Solution with explanation
So, I have realized that this problem persists only when using prompt tuning with SFTTrainer and CausalLM models. This is because prompt tuning prepends trainable embeddings to the input embeddings, and due to the auto-regressive process of forward function the prepended soft-prompt of length 100 was also outputted in the model outputs.
I am not sure if this is the problem of the PEFT library implementation of prompt tuning for CausalLM or whether this is the desired behavior and needs to be fixed on the TRL SFTTrainer side. I managed to create a quick workaround by slicing the first n_vritual_tokens of the outputs if prompt tuning is used in the compute_loss method:
def compute_loss(self, model, inputs, return_outputs=False, num_items_in_batch=None):
"""
Compute training loss and additionally compute token accuracies
"""
(loss, outputs) = super().compute_loss(
model, inputs, return_outputs=True, num_items_in_batch=num_items_in_batch
)
# Compute token accuracy if we have labels and if the model is not using Liger (no logits)

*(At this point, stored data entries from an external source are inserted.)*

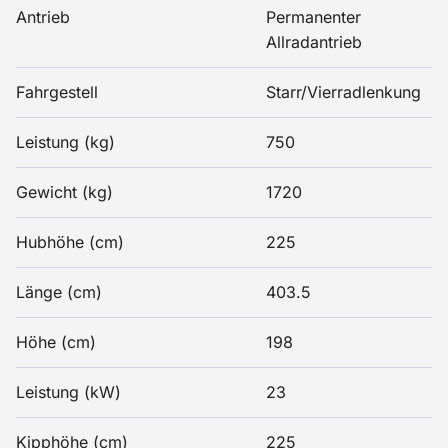
Antrieb
Permanenter
Allradantrieb
Fahrgestell
Starr/Vierradlenkung
Leistung (kg)
750
Gewicht (kg)
1720
Hubhöhe (cm)
225
Länge (cm)
403.5
Höhe (cm)
198
Leistung (kW)
23
Kipphöhe (cm)
225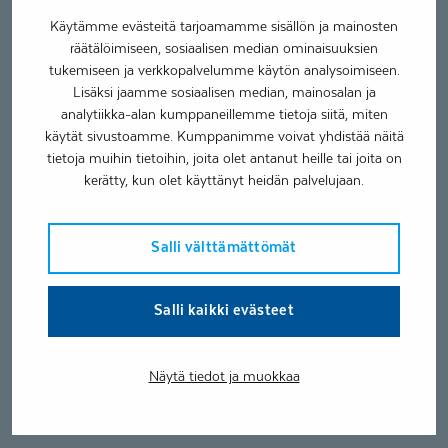
Käytämme evästeitä tarjoamamme sisällön ja mainosten
räätälöimiseen, sosiaalisen median ominaisuuksien
tukemiseen ja verkkopalvelumme käytön analysoimiseen.
Lisäksi jaamme sosiaalisen median, mainosalan ja
analytiikka-alan kumppaneillemme tietoja siitä, miten
käytät sivustoamme. Kumppanimme voivat yhdistää näitä
tietoja muihin tietoihin, joita olet antanut heille tai joita on
kerätty, kun olet käyttänyt heidän palvelujaan.
Salli välttämättömät
Salli kaikki evästeet
Näytä tiedot ja muokkaa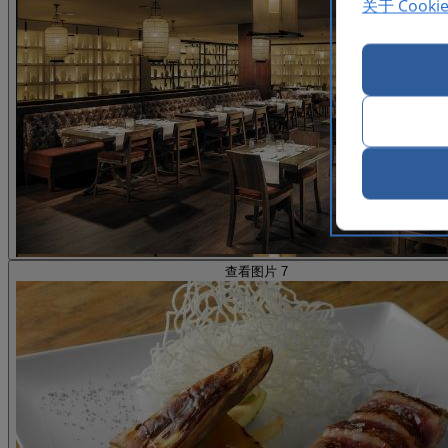
关于 Cooki
查看图片 7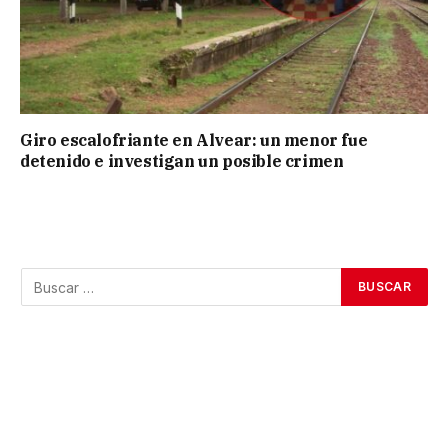
Giro escalofriante en Alvear: un menor fue
detenido e investigan un posible crimen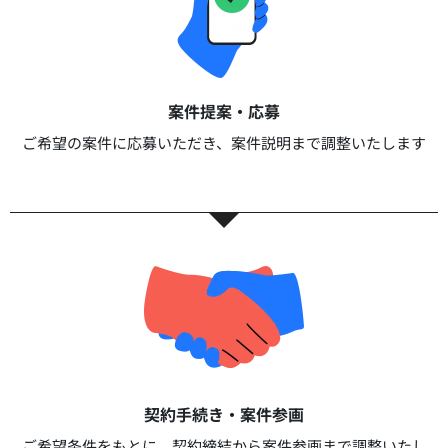
案件提案・応募​
ご希望の案件に応募いただき、案件説明まで調整いたします​​
契約手続き・案件参画​​
ご希望条件をもとに、契約締結から案件参画まで調整いたし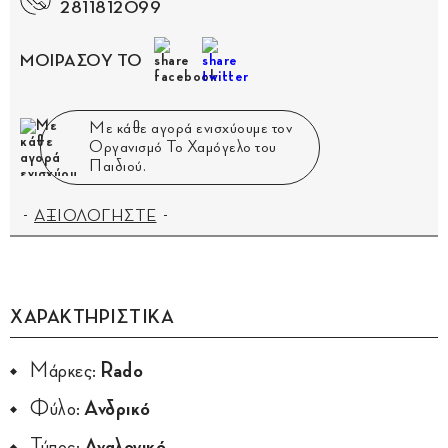
2811812099
ΜΟΙΡΑΣΟΥ ΤΟ
Με κάθε αγορά ενισχύουμε τον
Οργανισμό Το Χαμόγελο του
Παιδιού.
ΑΞΙΟΛΟΓΗΣΤΕ
ΧΑΡΑΚΤΗΡΙΣΤΙΚΑ
Μάρκες:
Rado
Φύλο:
Ανδρικό
Τύπος:
Αναλογικό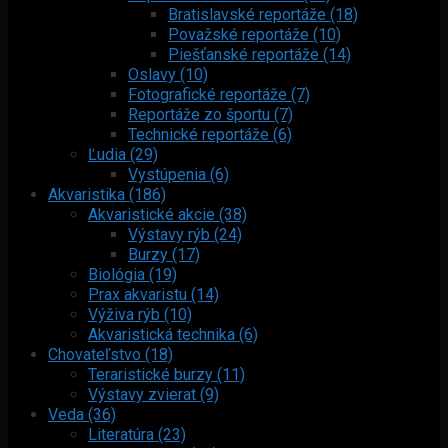
Bratislavské reportáže (18)
Považské reportáže (10)
Piešťanské reportáže (14)
Oslavy (10)
Fotografické reportáže (7)
Reportáže zo športu (7)
Technické reportáže (6)
Ľudia (29)
Vystúpenia (6)
Akvaristika (186)
Akvaristické akcie (38)
Výstavy rýb (24)
Burzy (17)
Biológia (19)
Prax akvaristu (14)
Výživa rýb (10)
Akvaristická technika (6)
Chovateľstvo (18)
Teraristické burzy (11)
Výstavy zvierat (9)
Veda (36)
Literatúra (23)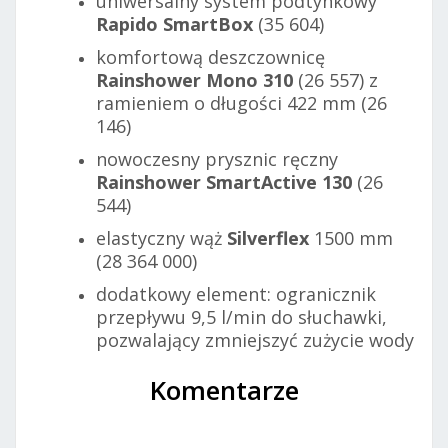
uniwersalny system podtynkowy
Rapido SmartBox
(35 604)
komfortową deszczownicę
Rainshower Mono 310
(26 557) z
ramieniem o długości 422 mm (26
146)
nowoczesny prysznic ręczny
Rainshower SmartActive 130
(26
544)
elastyczny wąż
Silverflex
1500 mm
(28 364 000)
dodatkowy element: ogranicznik
przepływu 9,5 l/min do słuchawki,
pozwalający zmniejszyć zużycie wody
Komentarze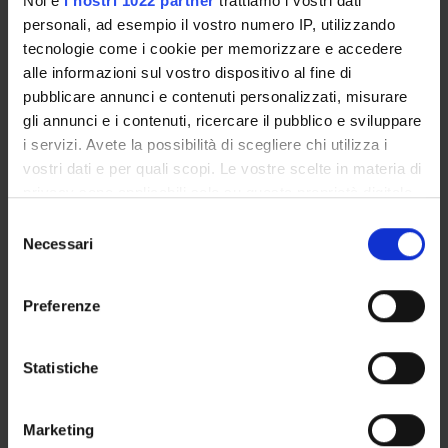
Noi e
i nostri 1022 partner
trattiamo i vostri dati
GOVERNANCE DELLA FACOLTÀ
personali, ad esempio il vostro numero IP, utilizzando
tecnologie come i cookie per memorizzare e accedere
alle informazioni sul vostro dispositivo al fine di
pubblicare annunci e contenuti personalizzati, misurare
E-mail
gli annunci e i contenuti, ricercare il pubblico e sviluppare
marco
colombatti
univr
it
i servizi. Avete la possibilità di scegliere chi utilizza i
vostri dati e per quali scopi. Le vostre scelte in materia di
Not present since
April 30, 2015
privacy sono applicabili solo su questa proprietà digitale
in cui avete effettuato le vostre scelte. È possibile
Note
Selezione
modificare o revocare il proprio consenso in qualsiasi
Necessari
del
momento dalla Dichiarazione sui cookie o facendo clic
consenso
sull'icona di attivazione della privacy.
Preferenze
Con il tuo consenso, vorremmo anche:
raccogliere informazioni sulla tua posizione
Statistiche
ABOUT MYSELF
geografica, con un'approssimazione di qualche
metro,
TEACHING
0
Marketing
Identificare il tuo dispositivo, scansionandolo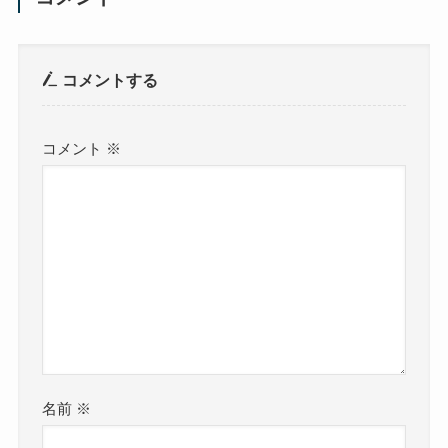
コメントする
コメント
※
名前
※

if "labels" in inputs and not self.args.use_liger:
if isinstance(model, PeftModel) and model.peft_type == PeftType.PROMPT_TUNING:
num_virtual_tokens = model.peft_config["default"].num_virtual_tokens
shift_logits = outputs.logits[..., :-(1+num_virtual_tokens), :].contiguous()
else:
shift_logits = outputs.logits[..., :-1, :].contiguous()
shift_labels = inputs["labels"][..., 1:].contiguous()
For some reason, the token accuracy is still really low (compared to using LoRA). I may have to investigate even further, and I will probably open a PR to fix this.